Pratt Institute has been gearing up with plans for a new green roof for its Brooklyn campus, and Inhabitat was able to get ahold of some renderings to see what it might look like. Students from the school's Programs for Sustainable Planning and Development graduate department submitted their initial round of designs last month and now project installers Highview Creations have extracted a preliminary design compliant with budgetary and regulatory constraints. Last week, this design and a new iteration of student projects aimed at enhancing potential benefits and features were presented in the final review for the class - read on to get a peek at some of the plans.
Four student teams were assembled to address priority concerns delineated by a class survey: biodiversity and urban agriculture. The first project, Adaptaspace by Ross Diamond, Elaine Mahoney and Fred Wolf, seeks to enhance future biodiversity on campus by focusing plant selections on species that will thrive today and in a warmer, wetter climate. This vegetation is arranged into different zones, so that the roof undergoes both seasonal and long-term transformations. Additional features include use of an abandoned pool and transparent piping and tanks to bring visibility to CSO outfalls and stormwater issues while utilizing existing Pratt infrastructure.
Public (Pratt Urban Biodiversity Learning and Instruction Center,) by Tyler Klifman, Rosa Munar, Lauren Standke, and Nathaniel Ziering, strives to fulfill two main goals: to utilize the roof as a visually stimulating bird habitat while also engaging students and related communities in the process. A wide selection of plants will offer seasonal food and shelter to specific migratory avian species. Targeted grasslands species have difficulty surviving in New York City during their journey, and the roof will serve as a haven for these birds. Bird watchers and ornithologists will follow, and will engage with the roof as well as surrounding communities. Further interaction will be achieved through a biodiversity web, including community programs such as birdhouse design competitions, and crowdsourced data gathered by enthusiasts and experts alike.
The other approach taken by student teams concentrated on rooftop farming potential. Urban Yield, by Michael Catalano, Shane McCabe, and Catalina Parra, emerges from a study on the economical and agricultural viability of several vegetables and growing techniques, with the goal of including the produce as a food alternative in Pratt’s cafeteria, housed in the same building. The final plan includes traditional crops in a visually compelling pattern, along with areoponic drip-irrigated towers; thus the project serves as a testing ground for quantitative analysis of rooftop agriculture. Students can literally see the source of their food as they eat in an auxilliary cafeteria converted from a classroom overlooking the green roof.

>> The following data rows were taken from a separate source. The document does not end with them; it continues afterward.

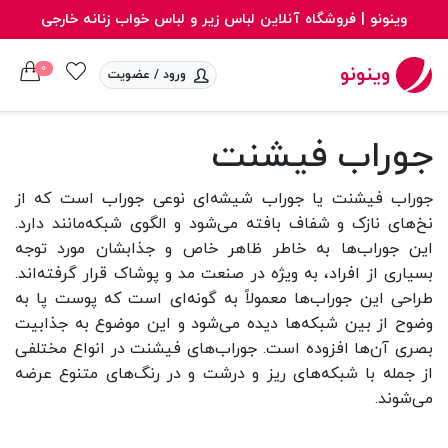
وینونو |‌ فروشگاه آنلاین لباس زیر و لباس خواب زنانه خارجی
0
وینونو
ورود / عضویت
جوراب فیشنت
جوراب فیشنت یا جوراب شیشه‌ای نوعی جوراب است که از
نخ‌های نازک و شفاف بافته می‌شود و الگوی شبکه‌مانند دارد.
این جوراب‌ها به خاطر ظاهر خاص و جذابشان مورد توجه
بسیاری از افراد، به ویژه در صنعت مد و پوشاک قرار گرفته‌اند.
طراحی این جوراب‌ها معمولاً به گونه‌ای است که پوست پا به
وضوح از بین شبکه‌ها دیده می‌شود و این موضوع به جذابیت
بصری آن‌ها افزوده است. جوراب‌های فیشنت در انواع مختلفی
از جمله با شبکه‌های ریز و درشت و در رنگ‌های متنوع عرضه
می‌شوند.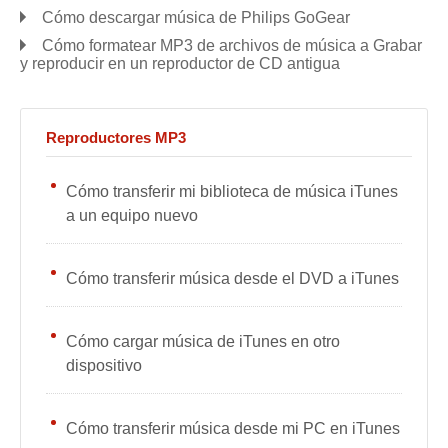
Cómo descargar música de Philips GoGear
Cómo formatear MP3 de archivos de música a Grabar
y reproducir en un reproductor de CD antigua
Reproductores MP3
Cómo transferir mi biblioteca de música iTunes
a un equipo nuevo
Cómo transferir música desde el DVD a iTunes
Cómo cargar música de iTunes en otro
dispositivo
Cómo transferir música desde mi PC en iTunes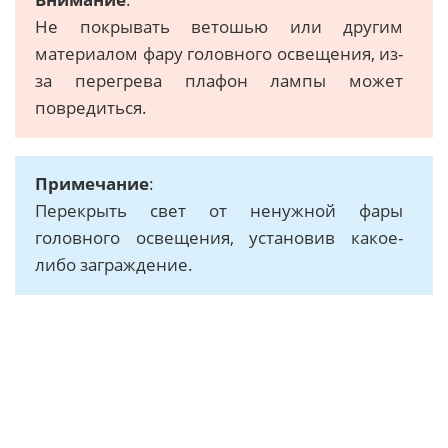
Не покрывать ветошью или другим
материалом фару головного освещения, из-
за перегрева плафон лампы может
повредиться.
Примечание
:
Перекрыть свет от ненужной фары
головного освещения, установив какое-
либо заграждение.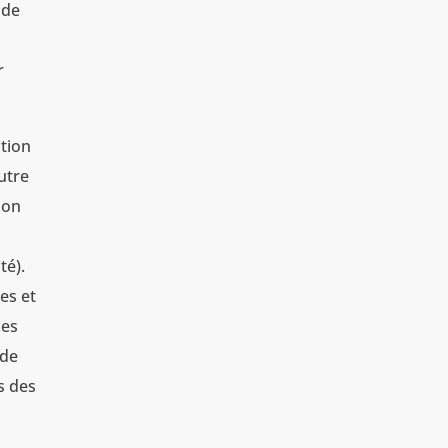
 de
s
r
ation
autre
ion
té).
es et
Les
 de
s des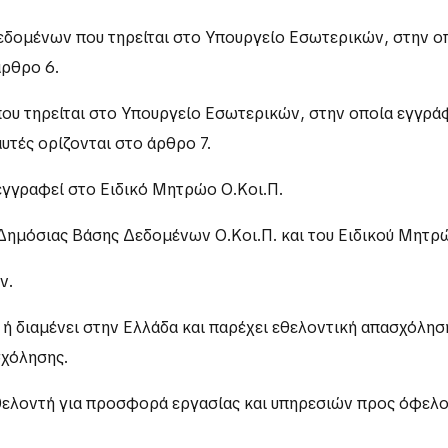
εδομένων που τηρείται στο Υπουργείο Εσωτερικών, στην ο
άρθρο 6.
που τηρείται στο Υπουργείο Εσωτερικών, στην οποία εγγρά
τές ορίζονται στο άρθρο 7.
ι εγγραφεί στο Ειδικό Μητρώο Ο.Κοι.Π.
 Δημόσιας Βάσης Δεδομένων Ο.Κοι.Π. και του Ειδικού Μητρ
ν.
 ή διαμένει στην Ελλάδα και παρέχει εθελοντική απασχόλησ
χόλησης.
εθελοντή για προσφορά εργασίας και υπηρεσιών προς όφελο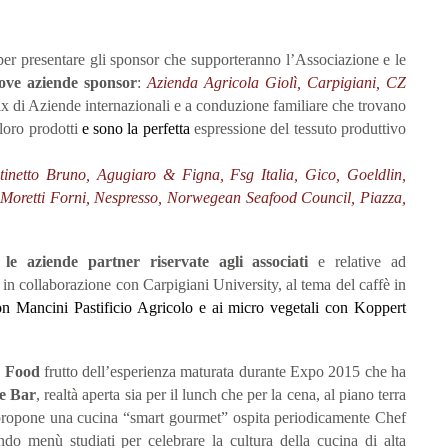
er presentare gli sponsor che supporteranno l’Associazione e le
ve aziende sponsor
:
Azienda Agricola Giolì, Carpigiani, CZ
 di Aziende internazionali e a conduzione familiare che trovano
 loro prodotti
e sono la perfetta
espressione del tessuto produttivo
tinetto Bruno,
Agugiaro & Figna,
Fsg Italia, Gico, Goeldlin,
, Moretti Forni, Nespresso, Norwegean Seafood Council, Piazza,
 le aziende partner riservate agli associati
e relative ad
, in collaborazione con Carpigiani University, al tema del caffè in
on Mancini Pastificio Agricolo e ai micro vegetali con Koppert
 Food
frutto dell’esperienza maturata durante Expo 2015 che ha
e Bar
, realtà aperta sia per il lunch che per la cena, al piano terra
e propone una cucina “smart gourmet” ospita periodicamente Chef
ndo menù studiati per celebrare la cultura della cucina di alta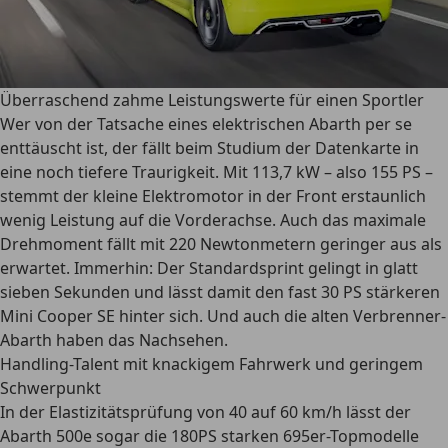
Überraschend zahme Leistungswerte für einen Sportler
Wer von der Tatsache eines elektrischen Abarth per se
enttäuscht ist, der fällt beim Studium der Datenkarte in
eine noch tiefere Traurigkeit. Mit 113,7 kW – also 155 PS –
stemmt der kleine Elektromotor in der Front erstaunlich
wenig Leistung auf die Vorderachse. Auch das maximale
Drehmoment fällt mit 220 Newtonmetern geringer aus als
erwartet. Immerhin: Der Standardsprint gelingt in glatt
sieben Sekunden und lässt damit den fast 30 PS stärkeren
Mini Cooper SE hinter sich. Und auch die alten Verbrenner-
Abarth haben das Nachsehen.
Handling-Talent mit knackigem Fahrwerk und geringem
Schwerpunkt
In der Elastizitätsprüfung von 40 auf 60 km/h lässt der
Abarth 500e sogar die 180PS starken 695er-Topmodelle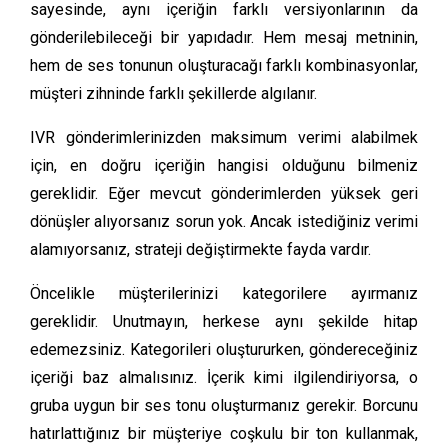
sayesinde, aynı içeriğin farklı versiyonlarının da
gönderilebileceği bir yapıdadır. Hem mesaj metninin,
hem de ses tonunun oluşturacağı farklı kombinasyonlar,
müşteri zihninde farklı şekillerde algılanır.
IVR gönderimlerinizden maksimum verimi alabilmek
için, en doğru içeriğin hangisi olduğunu bilmeniz
gereklidir. Eğer mevcut gönderimlerden yüksek geri
dönüşler alıyorsanız sorun yok. Ancak istediğiniz verimi
alamıyorsanız, strateji değiştirmekte fayda vardır.
Öncelikle müşterilerinizi kategorilere ayırmanız
gereklidir. Unutmayın, herkese aynı şekilde hitap
edemezsiniz. Kategorileri oluştururken, göndereceğiniz
içeriği baz almalısınız. İçerik kimi ilgilendiriyorsa, o
gruba uygun bir ses tonu oluşturmanız gerekir. Borcunu
hatırlattığınız bir müşteriye coşkulu bir ton kullanmak,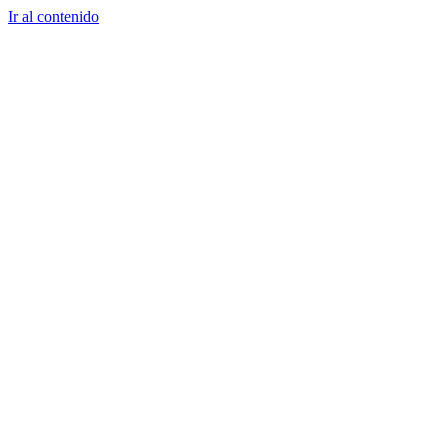
Ir al contenido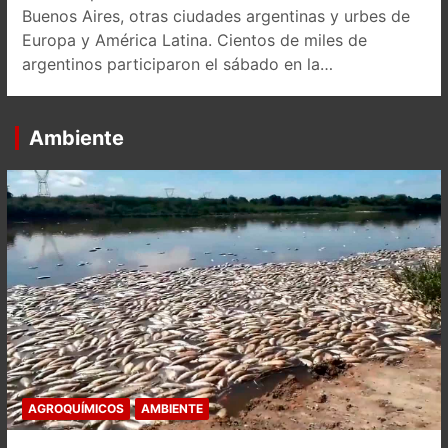
Buenos Aires, otras ciudades argentinas y urbes de
Europa y América Latina. Cientos de miles de
argentinos participaron el sábado en la…
Ambiente
AGROQUÍMICOS
AMBIENTE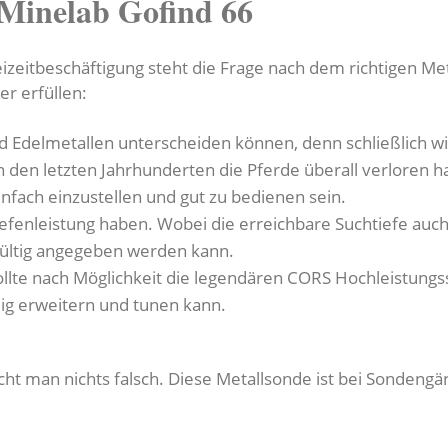
 Minelab Gofind 66
eitbeschäftigung steht die Frage nach dem richtigen Met
er erfüllen:
d Edelmetallen unterscheiden können, denn schließlich wi
 den letzten Jahrhunderten die Pferde überall verloren h
nfach einzustellen und gut zu bedienen sein.
 Tiefenleistung haben. Wobei die erreichbare Suchtiefe au
gültig angegeben werden kann.
ollte nach Möglichkeit die legendären CORS Hochleistung
ig erweitern und tunen kann.
t man nichts falsch. Diese Metallsonde ist bei Sondengä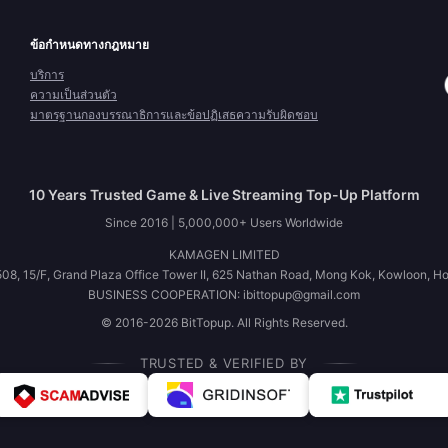
ข้อกำหนดทางกฎหมาย
บริการ
ความเป็นส่วนตัว
มาตรฐานกองบรรณาธิการและข้อปฏิเสธความรับผิดชอบ
10 Years Trusted Game & Live Streaming Top-Up Platform
Since 2016 | 5,000,000+ Users Worldwide
KAMAGEN LIMITED
08, 15/F, Grand Plaza Office Tower II, 625 Nathan Road, Mong Kok, Kowloon, H
BUSINESS COOPERATION: ibittopup@gmail.com
© 2016-2026 BitTopup. All Rights Reserved.
TRUSTED & VERIFIED BY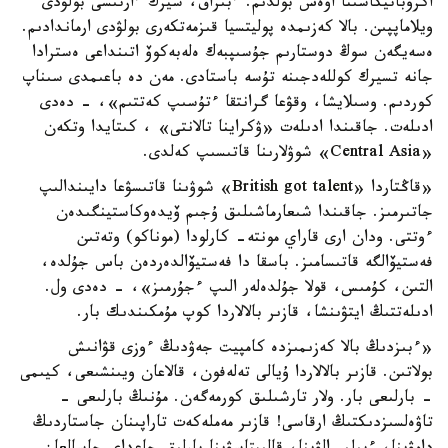
اكروباتيكاسىنا اۋەس بولدىم. ءبىراق، سيرك ءارتىسى بولۋدى
ويلاماپپىن. بالا كەزىمدە پوليتسيا قىزمەتكەرى بولۋدى ارماندادىم.
ەسەيگەن سوڭ دوستارىم جۇسىپبەك ەلەبەكوۆ اتىنداعى ەسترادا
جانە تسيرك كوللەدجىنە تۇسە باستادى. مەن دە باعىمدى سىناپ
كوردىم. وسىلايشا، وقۋعا گرانتقا ءتۇسىپ كەتتىم»، - دەدى
ادىلەت. جاقىندا ادىلەت «ۋكراينا تالانتى» ، كىتايدا وتكەن
«Central Asia» شوۋلارىنا قاتىسىپ كەلدى.
«قاڭتاردا «British got talent» شوۋىنا قاتىسۋعا دايىندالىپ
جاتىرمىز. جاقىندا شىعارماشىلىق ۇجىم ۆيدەوكاستينگىدەن
ءوتتى. ودان ارى قاراي مونتە- كارلودا (موناكو) وتەتىن
فەستيۆالگە قاتىسامىز. باسقا دا فەستيۆالدەردەن باس جۇلدە،
التىن، كۇمىس، قولا جۇلدەلەر الىپ ءجۇرمىز»، - دەدى ول.
ادىلەتتىڭ ايتۋىنشا، قازىر بالالاردا كوپ مۇمكىندىك بار.
«ءبىزدىڭ بالا كەزىمىزدە كامپيت جەۋدىڭ ءوزى قۋانىش
بولاتىن. قازىر بالالاردا ۇيالى تەلەفون، قالاعان ويىنشىعى، كيىمى
- بارلىعى بار. ولار تارشىلىق كورمەگەن. مۇنىڭ بارلىعى -
تاۋەلسىزدىكتىڭ ارقاسى! قازىر مەملەكەت تاراپىنان جاستاردىڭ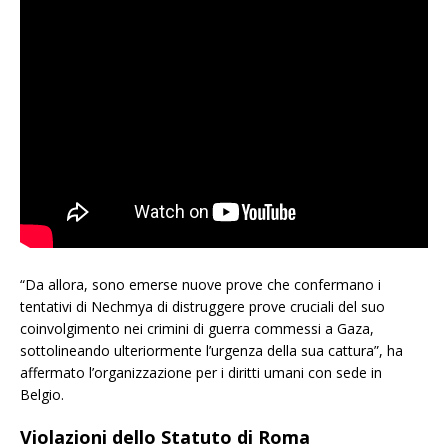
“Da allora, sono emerse nuove prove che confermano i
tentativi di Nechmya di distruggere prove cruciali del suo
coinvolgimento nei crimini di guerra commessi a Gaza,
sottolineando ulteriormente l’urgenza della sua cattura”, ha
affermato l’organizzazione per i diritti umani con sede in
Belgio.
Violazioni dello Statuto di Roma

Fourth Story Farmstead, by Trang Dong, Brooke Mayer, and Kristen Wilke, is another urban agriculture laboratory, but one that concentrates on educational opportunities instead of production maximization. By utilizing the rooftop classroom as a community center, and devising programs from today, Fourth Story Farmstead becomes a holistic program that extends beyond the roof to affect surrounding commmunities on the ground and in their daily lives. Tours, classes ranging from gardening to cooking, and composting programs are provided; the program is expanded through evaluations and an expanding set of internships and volunteers, broadening the knowledge base of ufban agriculture in the neighborhood. The roof itself consists of plants that maximize sensory engagement, a chicken coop and “chicken cam”, and benches engaged with Sub Irrigated Planters (SIPs). Composting bins and tumblers on campus provide fresh humus to the farm.
By going the extra mile and making recommendations that build upon the initial green roof to be constructed atop North Hall, Pratt PSPD students have created a kit of design and programing pieces that enhances the ecological, economical, and social performance of a simple green roof. Hopefully future funding opportunities will allow green infrastructure projects to reach their full potential benefits to our cities, as suggested by these students.